(Pictured people or hands with joints)
--*--

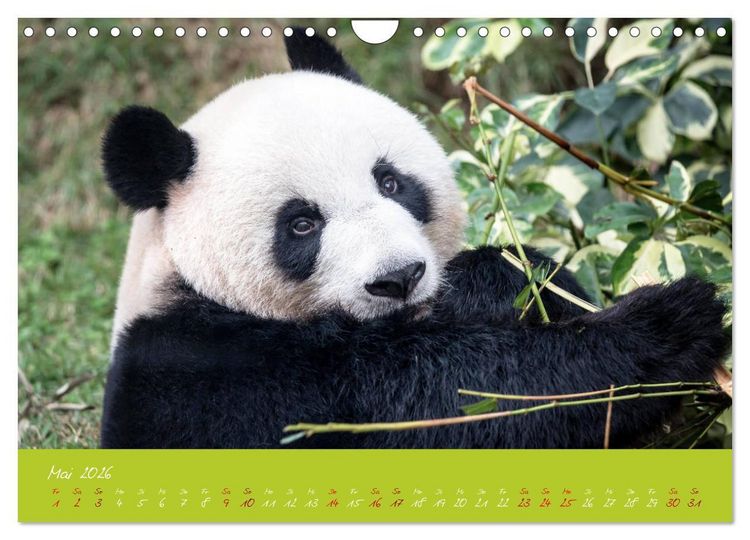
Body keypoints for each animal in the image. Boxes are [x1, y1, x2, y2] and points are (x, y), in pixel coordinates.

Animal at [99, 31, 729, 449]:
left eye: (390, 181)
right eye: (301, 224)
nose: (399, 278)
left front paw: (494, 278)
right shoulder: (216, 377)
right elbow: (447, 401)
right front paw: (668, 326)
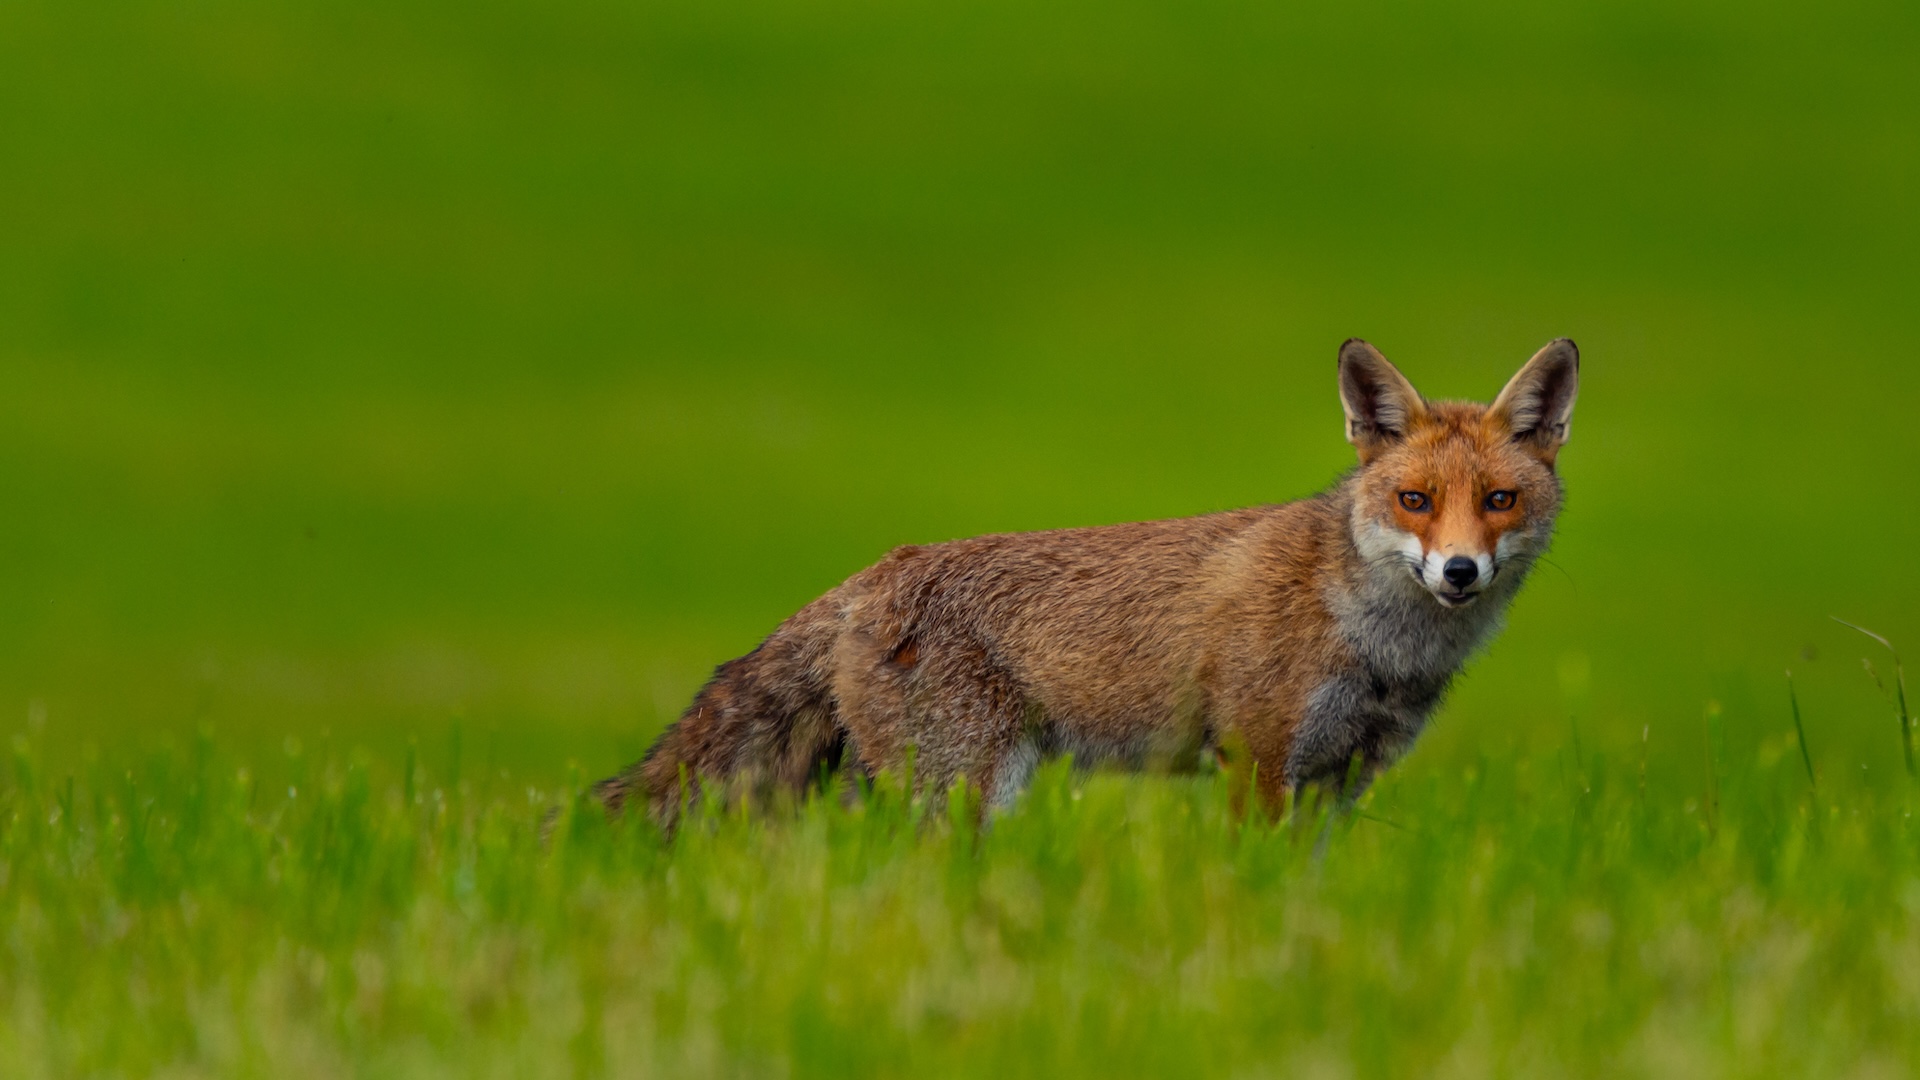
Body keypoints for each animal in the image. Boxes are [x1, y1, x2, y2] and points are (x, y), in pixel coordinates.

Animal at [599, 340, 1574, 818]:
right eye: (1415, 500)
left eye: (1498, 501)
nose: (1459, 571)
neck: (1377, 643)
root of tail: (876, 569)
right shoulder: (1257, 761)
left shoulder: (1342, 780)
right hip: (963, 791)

--*--

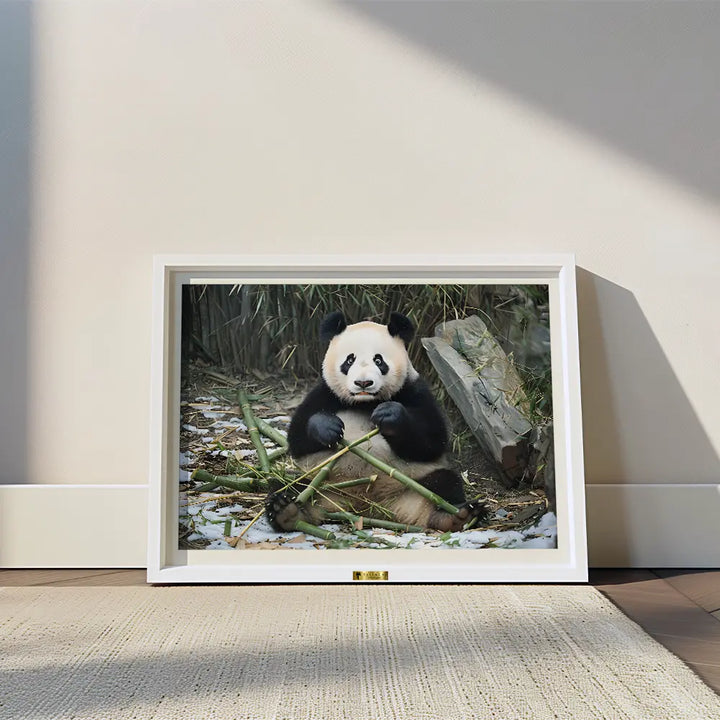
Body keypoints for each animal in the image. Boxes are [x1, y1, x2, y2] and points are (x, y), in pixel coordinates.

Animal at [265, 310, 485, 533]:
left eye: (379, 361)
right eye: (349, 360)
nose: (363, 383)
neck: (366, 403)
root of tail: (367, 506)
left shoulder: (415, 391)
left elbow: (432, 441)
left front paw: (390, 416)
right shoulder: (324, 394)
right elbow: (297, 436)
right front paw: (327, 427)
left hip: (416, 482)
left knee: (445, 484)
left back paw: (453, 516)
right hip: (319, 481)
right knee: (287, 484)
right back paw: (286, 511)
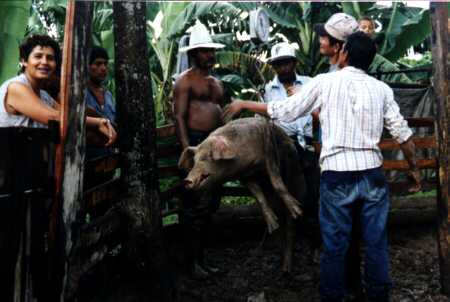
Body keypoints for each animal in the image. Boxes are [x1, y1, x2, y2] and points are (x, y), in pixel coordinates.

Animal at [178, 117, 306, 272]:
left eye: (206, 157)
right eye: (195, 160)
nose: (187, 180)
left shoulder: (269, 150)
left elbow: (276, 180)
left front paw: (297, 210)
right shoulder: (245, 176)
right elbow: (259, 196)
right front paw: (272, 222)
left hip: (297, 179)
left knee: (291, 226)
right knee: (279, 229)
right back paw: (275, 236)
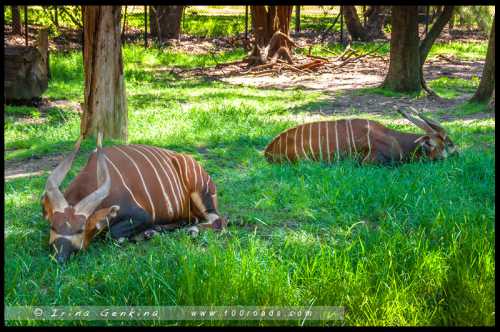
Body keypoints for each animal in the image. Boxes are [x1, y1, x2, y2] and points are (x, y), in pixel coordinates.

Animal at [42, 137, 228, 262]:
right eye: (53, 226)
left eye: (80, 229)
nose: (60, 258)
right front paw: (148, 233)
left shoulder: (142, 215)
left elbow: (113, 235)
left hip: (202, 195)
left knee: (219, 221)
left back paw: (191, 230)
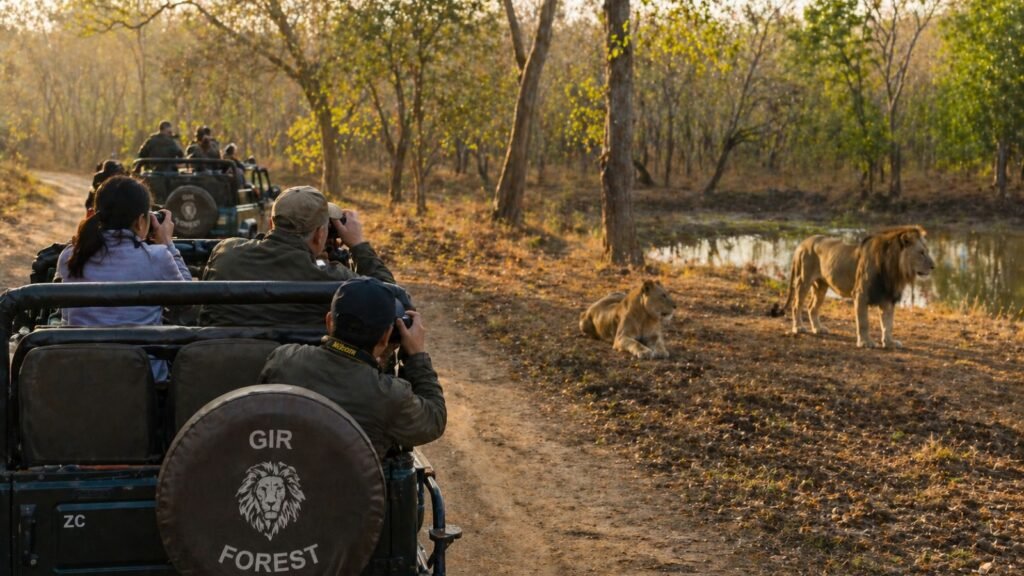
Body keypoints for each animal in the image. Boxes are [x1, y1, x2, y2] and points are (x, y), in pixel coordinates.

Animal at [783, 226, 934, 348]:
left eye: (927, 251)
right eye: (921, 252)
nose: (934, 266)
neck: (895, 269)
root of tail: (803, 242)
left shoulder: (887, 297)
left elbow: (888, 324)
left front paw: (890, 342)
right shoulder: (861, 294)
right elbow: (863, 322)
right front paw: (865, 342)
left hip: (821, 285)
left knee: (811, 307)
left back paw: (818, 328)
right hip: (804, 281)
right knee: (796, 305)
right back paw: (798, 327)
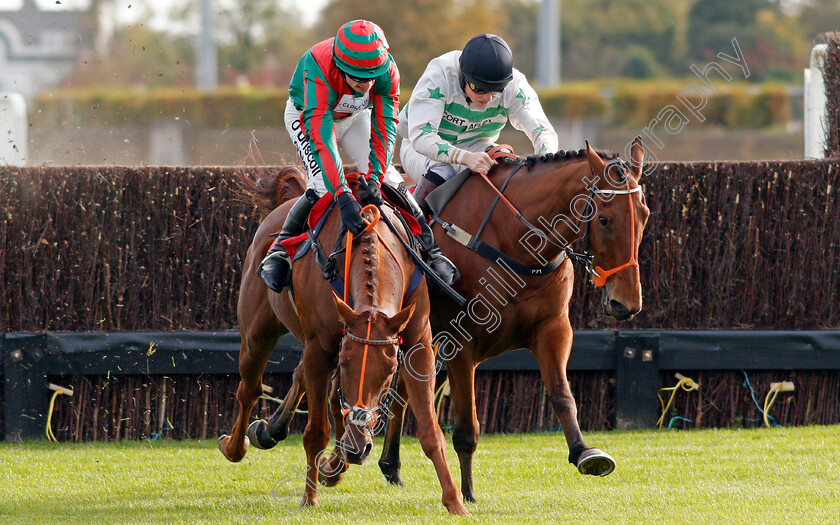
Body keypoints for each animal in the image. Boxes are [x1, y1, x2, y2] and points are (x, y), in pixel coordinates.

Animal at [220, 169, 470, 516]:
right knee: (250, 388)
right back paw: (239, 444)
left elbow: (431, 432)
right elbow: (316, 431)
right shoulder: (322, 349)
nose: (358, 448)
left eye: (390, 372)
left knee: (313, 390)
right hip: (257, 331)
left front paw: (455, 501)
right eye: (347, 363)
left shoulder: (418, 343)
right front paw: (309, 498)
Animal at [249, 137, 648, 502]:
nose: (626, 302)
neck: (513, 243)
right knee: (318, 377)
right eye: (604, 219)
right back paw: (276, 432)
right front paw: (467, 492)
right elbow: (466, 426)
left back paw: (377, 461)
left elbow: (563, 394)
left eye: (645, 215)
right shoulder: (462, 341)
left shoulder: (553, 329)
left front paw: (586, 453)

--*--

The answer is the lines above from the one with "root of tail: (803, 242)" to the one with "left front paw: (586, 453)", set down exactly, with no pictures.

root of tail: (803, 242)
left shoulder: (887, 297)
left elbow: (888, 324)
left front paw: (890, 342)
right shoulder: (861, 294)
right elbow: (863, 322)
right front paw: (865, 342)
left hip: (821, 285)
left knee: (811, 307)
left back paw: (818, 328)
right hip: (804, 281)
right knee: (796, 305)
right back paw: (798, 327)
Body keypoints for each animal in the image. Boxes are [x1, y1, x2, y2] and points are (x, y), in pixel coordinates.

Animal at [220, 169, 470, 516]:
right knee: (250, 388)
right back paw: (239, 444)
left elbow: (431, 432)
right elbow: (316, 431)
right shoulder: (322, 349)
nose: (358, 448)
left eye: (390, 372)
left knee: (313, 390)
right hip: (257, 331)
left front paw: (455, 501)
right eye: (347, 363)
left shoulder: (418, 343)
right front paw: (309, 498)
Animal at [249, 137, 648, 502]:
nose: (626, 302)
neck: (513, 243)
right knee: (318, 377)
right eye: (604, 219)
right back paw: (276, 432)
right front paw: (467, 492)
right elbow: (466, 426)
left back paw: (377, 461)
left elbow: (563, 394)
left eye: (645, 215)
right shoulder: (462, 341)
left shoulder: (553, 329)
left front paw: (586, 453)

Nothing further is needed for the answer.